- [WHAT IS NEEDED]:
Set down all of the entries word for word, omitting the images they contain.

[[ EXERCISE MATERIAL, beginning ]]

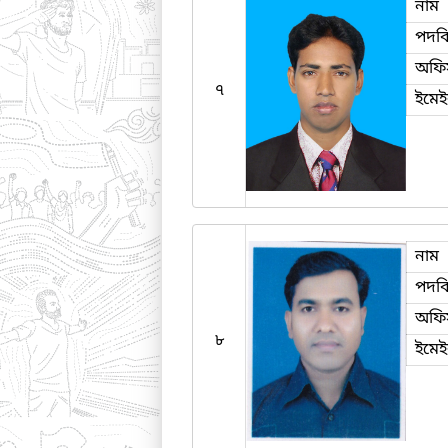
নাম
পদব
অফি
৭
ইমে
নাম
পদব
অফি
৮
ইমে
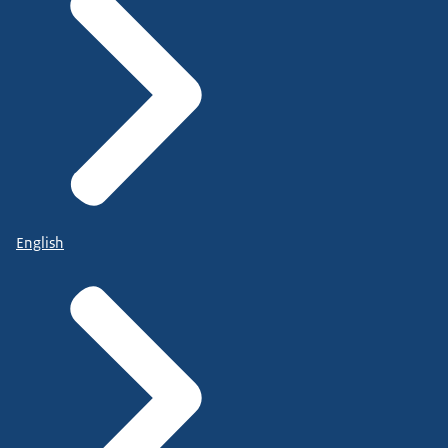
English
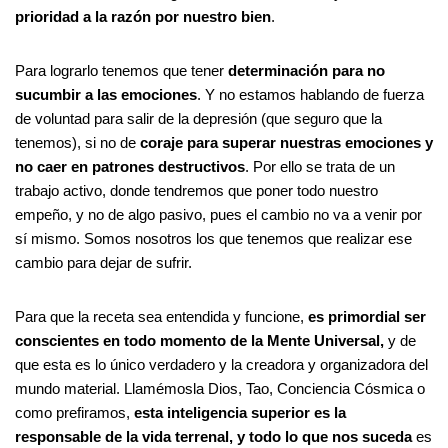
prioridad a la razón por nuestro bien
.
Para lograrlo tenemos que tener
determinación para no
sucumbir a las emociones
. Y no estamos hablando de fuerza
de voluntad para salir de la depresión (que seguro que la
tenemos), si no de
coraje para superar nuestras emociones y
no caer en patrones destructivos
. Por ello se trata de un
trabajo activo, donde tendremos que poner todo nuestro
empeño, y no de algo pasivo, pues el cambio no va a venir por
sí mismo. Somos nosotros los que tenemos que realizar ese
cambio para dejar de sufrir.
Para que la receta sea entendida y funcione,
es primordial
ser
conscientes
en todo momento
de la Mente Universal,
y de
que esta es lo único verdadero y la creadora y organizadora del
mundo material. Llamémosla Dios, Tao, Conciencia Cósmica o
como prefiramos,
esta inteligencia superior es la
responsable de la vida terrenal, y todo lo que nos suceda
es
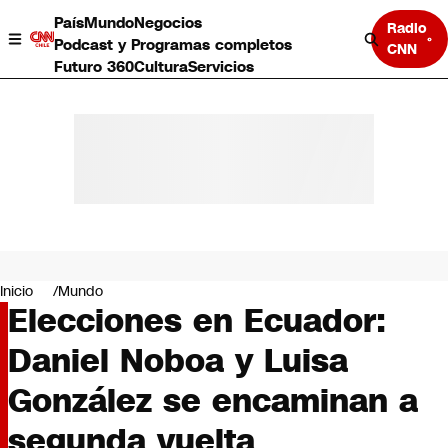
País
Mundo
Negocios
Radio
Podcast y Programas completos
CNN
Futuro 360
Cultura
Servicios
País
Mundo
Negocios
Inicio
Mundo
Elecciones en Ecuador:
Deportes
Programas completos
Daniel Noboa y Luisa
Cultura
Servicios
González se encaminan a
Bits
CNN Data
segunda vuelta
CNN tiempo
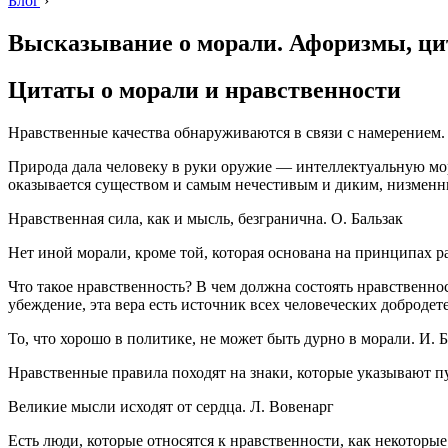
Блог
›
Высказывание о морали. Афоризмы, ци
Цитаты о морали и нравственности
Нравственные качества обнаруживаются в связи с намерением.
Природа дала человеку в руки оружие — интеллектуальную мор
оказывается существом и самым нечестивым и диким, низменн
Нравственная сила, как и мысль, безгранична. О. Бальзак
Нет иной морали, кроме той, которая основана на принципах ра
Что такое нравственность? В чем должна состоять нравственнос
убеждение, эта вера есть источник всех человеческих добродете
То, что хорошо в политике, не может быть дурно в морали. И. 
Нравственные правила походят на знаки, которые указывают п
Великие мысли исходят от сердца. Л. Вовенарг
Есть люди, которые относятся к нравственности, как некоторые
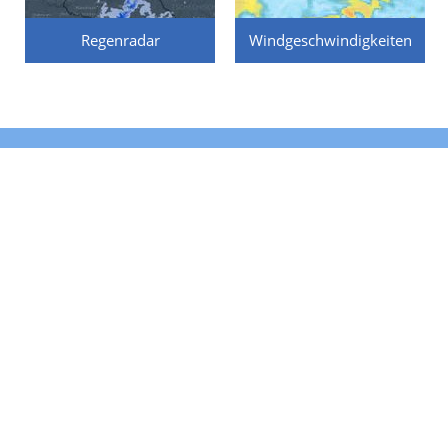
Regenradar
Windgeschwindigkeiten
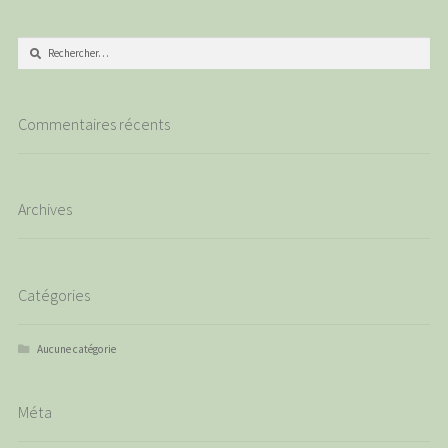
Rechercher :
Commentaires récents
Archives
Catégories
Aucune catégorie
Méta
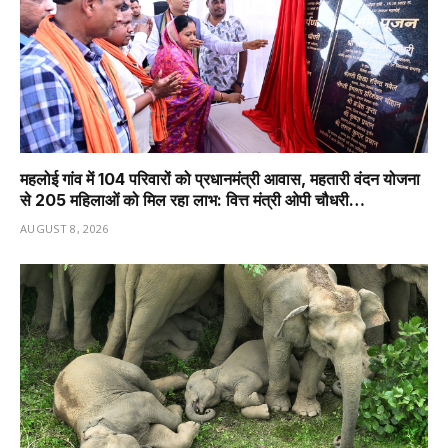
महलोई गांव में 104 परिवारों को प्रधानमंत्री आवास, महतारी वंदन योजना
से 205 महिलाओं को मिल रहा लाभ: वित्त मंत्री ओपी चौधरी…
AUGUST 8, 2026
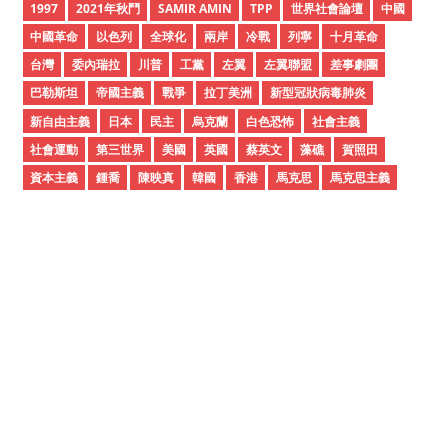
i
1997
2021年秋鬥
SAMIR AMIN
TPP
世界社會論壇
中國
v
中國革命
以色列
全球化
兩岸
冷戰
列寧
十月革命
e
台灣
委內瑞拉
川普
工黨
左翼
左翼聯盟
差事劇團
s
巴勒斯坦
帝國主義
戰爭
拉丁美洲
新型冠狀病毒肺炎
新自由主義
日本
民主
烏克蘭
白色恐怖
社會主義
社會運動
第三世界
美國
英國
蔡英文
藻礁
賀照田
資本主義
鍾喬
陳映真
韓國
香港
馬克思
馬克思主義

[[ EXERCISE MATERIAL, end ]]

- [EXERCISE ANSWER]:
নাম
পদব
অফি
৭
ইমে
নাম
পদব
অফি
৮
ইমে
English
prioridad a la razón por nuestro bien
.
Para lograrlo tenemos que tener
determinación para no
sucumbir a las emociones
. Y no estamos hablando de fuerza
de voluntad para salir de la depresión (que seguro que la
tenemos), si no de
coraje para superar nuestras emociones y
no caer en patrones destructivos
. Por ello se trata de un
trabajo activo, donde tendremos que poner todo nuestro
empeño, y no de algo pasivo, pues el cambio no va a venir por
sí mismo. Somos nosotros los que tenemos que realizar ese
cambio para dejar de sufrir.
Para que la receta sea entendida y funcione,
es primordial
ser
conscientes
en todo momento
de la Mente Universal,
y de
que esta es lo único verdadero y la creadora y organizadora del
mundo material. Llamémosla Dios, Tao, Conciencia Cósmica o
como prefiramos,
esta inteligencia superior es la
responsable de la vida terrenal, y todo lo que nos suceda
es
País
Mundo
Negocios
Radio
Podcast y Programas completos
CNN
Futuro 360
Cultura
Servicios
País
Mundo
Negocios
Inicio
Mundo
Elecciones en Ecuador:
Deportes
Programas completos
Daniel Noboa y Luisa
Cultura
Servicios
González se encaminan a
Bits
CNN Data
segunda vuelta
CNN tiempo
Блог
›
Высказывание о морали. Афоризмы, ци
Цитаты о морали и нравственности
Нравственные качества обнаруживаются в связи с намерением.
Природа дала человеку в руки оружие — интеллектуальную мор
оказывается существом и самым нечестивым и диким, низменн
Нравственная сила, как и мысль, безгранична. О. Бальзак
Нет иной морали, кроме той, которая основана на принципах ра
Что такое нравственность? В чем должна состоять нравственнос
убеждение, эта вера есть источник всех человеческих добродете
То, что хорошо в политике, не может быть дурно в морали. И. 
Нравственные правила походят на знаки, которые указывают п
Великие мысли исходят от сердца. Л. Вовенарг
Есть люди, которые относятся к нравственности, как некоторые
Regenradar
Windgeschwindigkeiten
Rechercher :
Commentaires récents
Archives
Catégories
Aucune catégorie
Méta
महलोई गांव में 104 परिवारों को प्रधानमंत्री आवास, महतारी वंदन योजना
से 205 महिलाओं को मिल रहा लाभ: वित्त मंत्री ओपी चौधरी…
AUGUST 8, 2026
i
1997
2021年秋鬥
SAMIR AMIN
TPP
世界社會論壇
中國
v
中國革命
以色列
全球化
兩岸
冷戰
列寧
十月革命
e
台灣
委內瑞拉
川普
工黨
左翼
左翼聯盟
差事劇團
s
巴勒斯坦
帝國主義
戰爭
拉丁美洲
新型冠狀病毒肺炎
新自由主義
日本
民主
烏克蘭
白色恐怖
社會主義
社會運動
第三世界
美國
英國
蔡英文
藻礁
賀照田
資本主義
鍾喬
陳映真
韓國
香港
馬克思
馬克思主義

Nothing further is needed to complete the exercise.